YOUR TASK: Please keep to the lines below from the one with "Reply in this" through the one with "- corn ear (0,340,166,497)", and restate them word for word, ends included.

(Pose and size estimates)
=-=-=

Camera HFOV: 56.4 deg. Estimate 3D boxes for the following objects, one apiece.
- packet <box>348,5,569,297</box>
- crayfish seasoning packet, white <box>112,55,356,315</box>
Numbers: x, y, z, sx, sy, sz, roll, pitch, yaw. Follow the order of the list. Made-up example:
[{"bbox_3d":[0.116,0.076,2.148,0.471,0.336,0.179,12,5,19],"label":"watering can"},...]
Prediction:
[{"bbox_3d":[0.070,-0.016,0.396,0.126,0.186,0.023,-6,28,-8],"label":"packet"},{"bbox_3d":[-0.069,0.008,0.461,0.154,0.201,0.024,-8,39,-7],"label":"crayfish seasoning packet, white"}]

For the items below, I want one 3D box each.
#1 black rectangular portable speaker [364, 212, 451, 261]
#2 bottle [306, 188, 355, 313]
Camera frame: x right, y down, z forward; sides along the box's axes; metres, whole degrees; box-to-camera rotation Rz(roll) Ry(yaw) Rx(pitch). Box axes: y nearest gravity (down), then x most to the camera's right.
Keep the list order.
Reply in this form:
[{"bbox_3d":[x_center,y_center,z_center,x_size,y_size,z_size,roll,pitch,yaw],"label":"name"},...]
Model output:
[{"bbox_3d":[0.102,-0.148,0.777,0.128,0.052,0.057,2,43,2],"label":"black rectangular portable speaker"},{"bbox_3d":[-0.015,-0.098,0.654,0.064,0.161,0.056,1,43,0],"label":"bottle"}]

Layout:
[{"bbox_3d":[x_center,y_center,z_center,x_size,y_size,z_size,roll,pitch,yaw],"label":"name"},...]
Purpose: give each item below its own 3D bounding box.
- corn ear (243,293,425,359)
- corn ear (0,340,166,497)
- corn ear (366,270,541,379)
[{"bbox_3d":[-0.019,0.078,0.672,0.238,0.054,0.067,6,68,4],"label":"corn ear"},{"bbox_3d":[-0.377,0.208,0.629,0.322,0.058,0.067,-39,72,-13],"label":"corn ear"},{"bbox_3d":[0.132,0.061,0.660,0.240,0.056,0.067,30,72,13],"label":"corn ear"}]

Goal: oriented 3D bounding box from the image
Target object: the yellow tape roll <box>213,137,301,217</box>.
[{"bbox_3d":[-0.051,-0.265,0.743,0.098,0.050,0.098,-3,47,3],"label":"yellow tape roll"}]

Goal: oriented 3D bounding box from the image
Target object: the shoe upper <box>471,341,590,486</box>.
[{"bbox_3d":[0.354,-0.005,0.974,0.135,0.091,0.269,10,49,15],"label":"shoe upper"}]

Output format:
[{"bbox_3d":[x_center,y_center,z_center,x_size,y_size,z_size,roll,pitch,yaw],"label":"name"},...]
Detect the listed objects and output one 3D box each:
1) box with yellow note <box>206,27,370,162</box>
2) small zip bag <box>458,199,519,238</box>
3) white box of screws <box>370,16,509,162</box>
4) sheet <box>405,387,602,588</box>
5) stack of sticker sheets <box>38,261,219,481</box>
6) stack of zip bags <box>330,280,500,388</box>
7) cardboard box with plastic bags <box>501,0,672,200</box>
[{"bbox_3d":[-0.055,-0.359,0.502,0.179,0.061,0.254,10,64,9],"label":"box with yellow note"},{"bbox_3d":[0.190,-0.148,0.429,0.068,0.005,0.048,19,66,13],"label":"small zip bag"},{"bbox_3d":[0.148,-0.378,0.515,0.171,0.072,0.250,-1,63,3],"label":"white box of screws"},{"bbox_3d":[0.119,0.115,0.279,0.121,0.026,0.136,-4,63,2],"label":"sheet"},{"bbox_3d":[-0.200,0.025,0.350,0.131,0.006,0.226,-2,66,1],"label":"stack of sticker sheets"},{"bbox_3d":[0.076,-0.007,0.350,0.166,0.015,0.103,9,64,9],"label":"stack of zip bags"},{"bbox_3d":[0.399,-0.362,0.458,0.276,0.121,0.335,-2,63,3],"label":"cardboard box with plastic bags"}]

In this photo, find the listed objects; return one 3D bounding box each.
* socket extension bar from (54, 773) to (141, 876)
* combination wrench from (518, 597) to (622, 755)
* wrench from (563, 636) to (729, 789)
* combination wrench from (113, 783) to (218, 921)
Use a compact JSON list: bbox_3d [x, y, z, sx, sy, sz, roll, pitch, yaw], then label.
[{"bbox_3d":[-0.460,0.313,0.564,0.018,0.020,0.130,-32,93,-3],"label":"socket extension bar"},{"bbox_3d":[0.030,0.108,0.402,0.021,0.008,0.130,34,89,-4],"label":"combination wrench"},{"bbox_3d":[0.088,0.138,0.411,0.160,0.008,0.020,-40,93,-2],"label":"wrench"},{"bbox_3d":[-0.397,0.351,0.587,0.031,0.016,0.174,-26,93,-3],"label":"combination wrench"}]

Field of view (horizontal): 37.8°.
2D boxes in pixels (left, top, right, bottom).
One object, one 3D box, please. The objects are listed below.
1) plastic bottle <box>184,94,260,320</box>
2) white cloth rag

=-=-=

EXERCISE OUTPUT:
Reply in this form:
[{"bbox_3d":[x_center,y_center,z_center,x_size,y_size,z_size,roll,pitch,yaw],"label":"name"},...]
Model output:
[{"bbox_3d":[0.102,-0.148,0.777,0.128,0.052,0.057,2,43,2],"label":"black rectangular portable speaker"},{"bbox_3d":[-0.015,-0.098,0.654,0.064,0.161,0.056,1,43,0],"label":"bottle"}]

Layout:
[{"bbox_3d":[x_center,y_center,z_center,x_size,y_size,z_size,roll,pitch,yaw],"label":"name"},...]
Purpose: give each item below its own 3D bounding box.
- corn ear (243,293,425,359)
- corn ear (0,340,166,497)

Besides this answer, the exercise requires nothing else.